54. A computer-readable medium carrying one or more sequences of instructions which, when executed by one or more processors, causes the one or more processors to perform the method recited in claim 20.

55. A computer-readable medium carrying one or more sequences of instructions which, when executed by one or more processors, causes the one or more processors to perform the method recited in claim 21.

56. A computer-readable medium carrying one or more sequences of instructions which, when executed by one or more processors, causes the one or more processors to perform the method recited in claim 22.

57. A computer-readable medium carrying one or more sequences of instructions which, when executed by one or more processors, causes the one or more processors to perform the method recited in claim 23.

58. A computer-readable medium carrying one or more sequences of instructions which, when executed by one or more processors, causes the one or more processors to perform the method recited in claim 24.

59. A computer-readable medium carrying one or more sequences of instructions which, when executed by one or more processors, causes the one or more processors to perform the method recited in claim 25.

60. A computer-readable medium carrying one or more sequences of instructions which, when executed by one or more processors, causes the one or more processors to perform the method recited in claim 26.

61. A computer-readable medium carrying one or more sequences of instructions which, when executed by one or more processors, causes the one or more processors to perform the method recited in claim 27.

62. A computer-readable medium carrying one or more sequences of instructions which, when executed by one or more processors, causes the one or more processors to perform the method recited in claim 28.

63. A computer-readable medium carrying one or more sequences of instructions which, when executed by one or more processors, causes the one or more processors to perform the method recited in claim 29.

64. A computer-readable medium carrying one or more sequences of instructions which, when executed by one or more processors, causes the one or more processors to perform the method recited in claim 30.

65. A computer-readable medium carrying one or more sequences of instructions which, when executed by one or more processors, causes the one or more processors to perform the method recited in claim 31.
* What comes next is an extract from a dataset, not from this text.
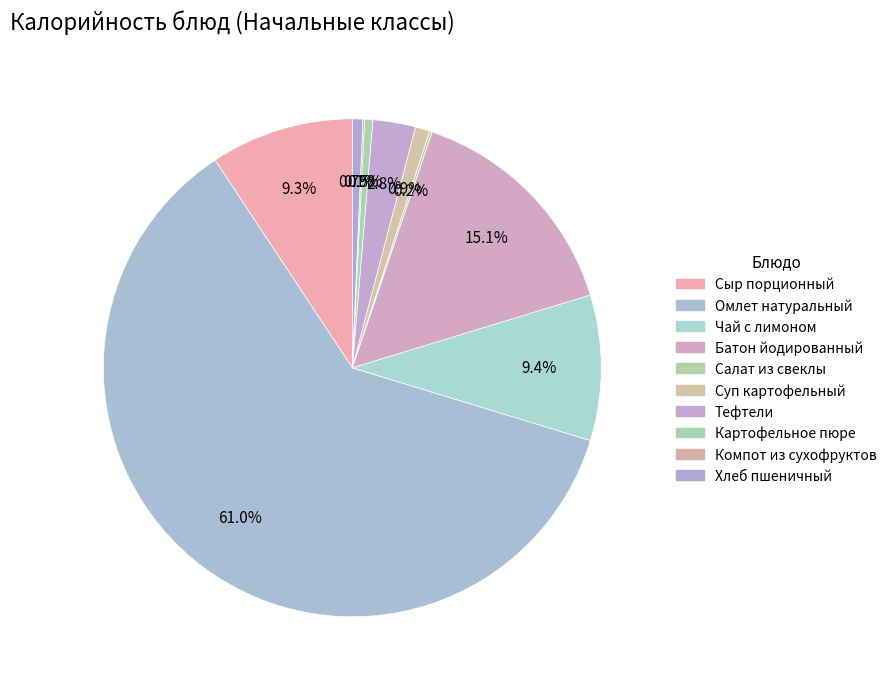

Count the number of slices in the pie.

10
66. A computer-readable medium carrying one or more sequences of instructions which, when executed by one or more processors, causes the one or more processors to perform the method recited in claim 32.

67. A computer-readable medium carrying one or more sequences of instructions which, when executed by one or more processors, causes the one or more processors to perform the method recited in claim 33.

68. A computer-readable medium carrying one or more sequences of instructions which, when executed by one or more processors, causes the one or more processors to perform the method recited in claim 34.